All experiments could be run on only 1 single GPU (1080Ti). After 1000 training epochs, we get 92.85% test acc with SimCLR (resnet34) (~93.5% reported with resnet50 backbone in SimCLR paper), and 9x.xx% with MoCo v2.

Dependencies

pytorch 1.5

hydra

tqdm

Usage

Train SimCLR with resnet18 as backbone:

python simclr.py backbone=resnet18

Linear evaluation:

python simclr_lin.py backbone=resnet18 The default batch_size is 512. All the hyperparameters are available in simclr_config.yml, which could be overrided from the command line.

Train MoCo v2 with resnet18 as backbone :

python moco.py backbone=resnet18 batch_size=256 moco_k=4096 moco_t=0.2

Linear evaluation:

python simclr_lin.py backbone=resnet18 batch_size=256

The default batch_size is 256. All the hyperparameters are available in moco_config.yml, which could be overrided from the command line.

Experimental results

SimCLR

We could train SimCLR on one 1080Ti GPU (11G memory) with resnet18 and resnet34(not enough memory for resnet50).

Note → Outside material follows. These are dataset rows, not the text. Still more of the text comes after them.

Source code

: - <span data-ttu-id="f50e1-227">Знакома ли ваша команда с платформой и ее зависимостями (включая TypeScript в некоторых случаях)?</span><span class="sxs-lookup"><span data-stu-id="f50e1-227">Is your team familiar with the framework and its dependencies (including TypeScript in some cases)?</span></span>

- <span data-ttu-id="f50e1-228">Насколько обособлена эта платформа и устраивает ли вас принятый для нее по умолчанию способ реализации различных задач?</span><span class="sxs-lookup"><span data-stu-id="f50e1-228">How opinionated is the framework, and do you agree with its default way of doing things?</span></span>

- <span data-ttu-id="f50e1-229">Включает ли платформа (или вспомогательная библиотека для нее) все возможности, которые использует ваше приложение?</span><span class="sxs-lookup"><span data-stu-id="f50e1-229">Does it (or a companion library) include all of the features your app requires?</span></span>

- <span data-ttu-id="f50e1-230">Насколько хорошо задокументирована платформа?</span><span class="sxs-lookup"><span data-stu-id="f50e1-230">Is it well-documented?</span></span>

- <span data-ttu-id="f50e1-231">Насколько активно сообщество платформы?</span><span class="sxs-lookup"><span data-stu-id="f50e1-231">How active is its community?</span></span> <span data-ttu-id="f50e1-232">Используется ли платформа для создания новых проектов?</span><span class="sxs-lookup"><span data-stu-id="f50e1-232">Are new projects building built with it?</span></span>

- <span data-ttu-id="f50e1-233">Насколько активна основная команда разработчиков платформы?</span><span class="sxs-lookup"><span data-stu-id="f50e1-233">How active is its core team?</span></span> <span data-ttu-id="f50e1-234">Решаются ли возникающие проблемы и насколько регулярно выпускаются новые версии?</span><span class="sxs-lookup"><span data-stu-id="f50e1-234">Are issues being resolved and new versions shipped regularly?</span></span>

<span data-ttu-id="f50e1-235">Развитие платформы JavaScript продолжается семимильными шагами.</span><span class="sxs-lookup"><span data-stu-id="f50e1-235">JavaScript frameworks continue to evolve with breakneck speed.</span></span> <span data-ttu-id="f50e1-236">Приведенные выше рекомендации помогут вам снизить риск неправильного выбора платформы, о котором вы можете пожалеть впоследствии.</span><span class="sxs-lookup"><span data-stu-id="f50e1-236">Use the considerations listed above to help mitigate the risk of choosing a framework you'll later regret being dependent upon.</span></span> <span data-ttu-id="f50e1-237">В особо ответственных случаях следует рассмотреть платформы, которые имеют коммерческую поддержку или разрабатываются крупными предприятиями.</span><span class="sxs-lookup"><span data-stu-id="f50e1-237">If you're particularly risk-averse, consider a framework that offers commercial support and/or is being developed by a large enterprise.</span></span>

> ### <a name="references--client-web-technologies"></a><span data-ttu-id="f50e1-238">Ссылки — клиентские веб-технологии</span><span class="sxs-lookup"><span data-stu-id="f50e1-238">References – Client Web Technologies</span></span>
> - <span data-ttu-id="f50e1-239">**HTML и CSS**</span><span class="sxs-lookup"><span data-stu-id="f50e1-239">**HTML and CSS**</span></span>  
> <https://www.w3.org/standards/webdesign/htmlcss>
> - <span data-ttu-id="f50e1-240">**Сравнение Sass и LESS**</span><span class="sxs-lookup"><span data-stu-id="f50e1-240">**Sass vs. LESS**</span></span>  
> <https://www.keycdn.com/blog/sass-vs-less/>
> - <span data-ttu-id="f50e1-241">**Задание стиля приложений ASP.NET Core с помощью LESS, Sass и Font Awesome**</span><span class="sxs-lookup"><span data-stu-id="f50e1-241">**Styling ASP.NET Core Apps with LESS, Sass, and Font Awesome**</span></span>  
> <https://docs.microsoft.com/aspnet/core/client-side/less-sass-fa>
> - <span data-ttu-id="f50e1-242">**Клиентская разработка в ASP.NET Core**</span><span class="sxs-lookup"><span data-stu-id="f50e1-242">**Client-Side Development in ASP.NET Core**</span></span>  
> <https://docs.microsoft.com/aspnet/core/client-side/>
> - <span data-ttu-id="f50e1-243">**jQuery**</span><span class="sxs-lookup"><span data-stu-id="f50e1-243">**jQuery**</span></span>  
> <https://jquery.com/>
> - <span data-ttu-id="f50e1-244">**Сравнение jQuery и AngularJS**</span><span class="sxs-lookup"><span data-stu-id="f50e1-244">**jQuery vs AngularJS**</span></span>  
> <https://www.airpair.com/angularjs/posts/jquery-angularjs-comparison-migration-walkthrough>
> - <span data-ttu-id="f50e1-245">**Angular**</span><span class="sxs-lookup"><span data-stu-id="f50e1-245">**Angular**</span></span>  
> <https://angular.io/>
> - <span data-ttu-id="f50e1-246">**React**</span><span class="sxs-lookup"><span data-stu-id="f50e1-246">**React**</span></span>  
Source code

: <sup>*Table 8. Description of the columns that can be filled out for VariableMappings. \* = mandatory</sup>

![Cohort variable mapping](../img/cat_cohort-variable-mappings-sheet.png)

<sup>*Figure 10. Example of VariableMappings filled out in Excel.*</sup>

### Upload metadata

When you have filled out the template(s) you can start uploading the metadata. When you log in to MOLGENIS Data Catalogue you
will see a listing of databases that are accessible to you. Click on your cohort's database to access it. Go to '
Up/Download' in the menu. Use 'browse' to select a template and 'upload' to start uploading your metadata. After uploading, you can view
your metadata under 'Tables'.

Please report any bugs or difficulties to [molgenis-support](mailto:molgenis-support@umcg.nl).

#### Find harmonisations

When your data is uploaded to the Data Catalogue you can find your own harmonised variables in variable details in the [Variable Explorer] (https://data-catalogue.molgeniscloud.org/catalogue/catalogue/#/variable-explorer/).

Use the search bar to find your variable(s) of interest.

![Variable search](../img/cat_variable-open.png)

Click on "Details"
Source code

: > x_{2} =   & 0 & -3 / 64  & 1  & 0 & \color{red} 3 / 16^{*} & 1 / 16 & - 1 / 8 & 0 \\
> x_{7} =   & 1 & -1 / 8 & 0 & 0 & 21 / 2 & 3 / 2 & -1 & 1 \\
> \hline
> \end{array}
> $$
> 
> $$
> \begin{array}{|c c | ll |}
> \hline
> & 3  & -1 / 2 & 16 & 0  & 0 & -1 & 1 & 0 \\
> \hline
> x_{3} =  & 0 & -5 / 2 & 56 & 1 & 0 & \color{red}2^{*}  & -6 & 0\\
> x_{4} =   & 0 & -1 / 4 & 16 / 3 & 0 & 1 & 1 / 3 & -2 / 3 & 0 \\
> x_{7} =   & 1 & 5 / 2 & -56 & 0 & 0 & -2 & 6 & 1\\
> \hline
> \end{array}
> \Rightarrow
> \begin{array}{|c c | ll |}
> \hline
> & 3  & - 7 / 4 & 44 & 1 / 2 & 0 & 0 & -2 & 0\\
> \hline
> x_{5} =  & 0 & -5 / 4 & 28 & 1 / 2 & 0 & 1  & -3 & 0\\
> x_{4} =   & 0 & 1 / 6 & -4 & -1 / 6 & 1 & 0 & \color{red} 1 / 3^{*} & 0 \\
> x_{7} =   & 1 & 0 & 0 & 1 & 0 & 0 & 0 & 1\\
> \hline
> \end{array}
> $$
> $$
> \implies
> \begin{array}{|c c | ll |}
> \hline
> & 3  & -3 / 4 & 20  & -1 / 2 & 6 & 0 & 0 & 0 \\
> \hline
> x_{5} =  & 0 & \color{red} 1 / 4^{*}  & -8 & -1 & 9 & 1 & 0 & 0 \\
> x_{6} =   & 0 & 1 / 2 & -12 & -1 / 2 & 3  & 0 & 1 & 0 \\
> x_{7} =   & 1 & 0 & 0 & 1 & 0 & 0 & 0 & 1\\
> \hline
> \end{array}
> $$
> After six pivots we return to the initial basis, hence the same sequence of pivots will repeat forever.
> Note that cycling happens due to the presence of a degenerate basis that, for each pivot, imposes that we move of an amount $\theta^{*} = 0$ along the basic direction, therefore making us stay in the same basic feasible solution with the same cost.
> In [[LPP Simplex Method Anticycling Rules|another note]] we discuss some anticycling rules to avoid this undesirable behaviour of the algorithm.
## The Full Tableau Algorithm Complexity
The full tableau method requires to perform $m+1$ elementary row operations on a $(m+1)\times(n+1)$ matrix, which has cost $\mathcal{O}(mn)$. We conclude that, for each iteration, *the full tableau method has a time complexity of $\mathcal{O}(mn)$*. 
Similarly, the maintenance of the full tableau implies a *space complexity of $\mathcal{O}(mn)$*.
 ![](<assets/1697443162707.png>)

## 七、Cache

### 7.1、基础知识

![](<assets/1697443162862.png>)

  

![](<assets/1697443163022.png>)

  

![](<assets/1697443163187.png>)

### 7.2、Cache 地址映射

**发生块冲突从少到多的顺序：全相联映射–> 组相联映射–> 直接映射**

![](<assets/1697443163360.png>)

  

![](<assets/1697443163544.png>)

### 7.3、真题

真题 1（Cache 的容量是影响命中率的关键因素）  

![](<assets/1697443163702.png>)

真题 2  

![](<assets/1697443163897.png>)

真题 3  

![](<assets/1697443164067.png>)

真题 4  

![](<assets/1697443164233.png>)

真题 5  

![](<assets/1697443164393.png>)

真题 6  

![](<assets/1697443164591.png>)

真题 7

Evaluation Batch Size Backbone Projection Dim Training Epochs Memory Training Time /Epoch Test Acc Test Acc in Paper
Linear Finetune 512 resnet18 128 1000 ~6.2G 38s -
Linear Finetune 512 resnet34 128 1000 ~9.7G 64s 92.85% -
Linear Finetune 512 resnet50 128 1000 - - - ~93.5%
Optimization Initial LR Optimizer LR Adjustment Weight Decay Momentum Temperature
SimCLR Training 0.6 (0.3 * batch_size / 256) SGD Cosine Annealing (to min lr = 0.001) 1e-6 0.9 0.5
Linear Finetune 0.2 (0.1 * batch_size / 256) SGD Cosine Annealing (to min lr = 0.001) 0. 0.9 -

MoCo

We could train SimCLR on one 1080Ti GPU (11G memory) with resnet18 and resnet34(not enough memory for resnet50).

Evaluation Batch Size Backbone Projection Dim Training Epochs Memory Training Time /Epoch Test Acc
Linear Finetune 256 resnet18 128 1000 ~2.6G 27s
Linear Finetune 256 resnet34 128 1000 ~G s %
Linear Finetune 256 resnet50 128 1000 - - -
The MoCo paper doesn't directly train and evaluate on CIFAR10, so comparable results are not available here.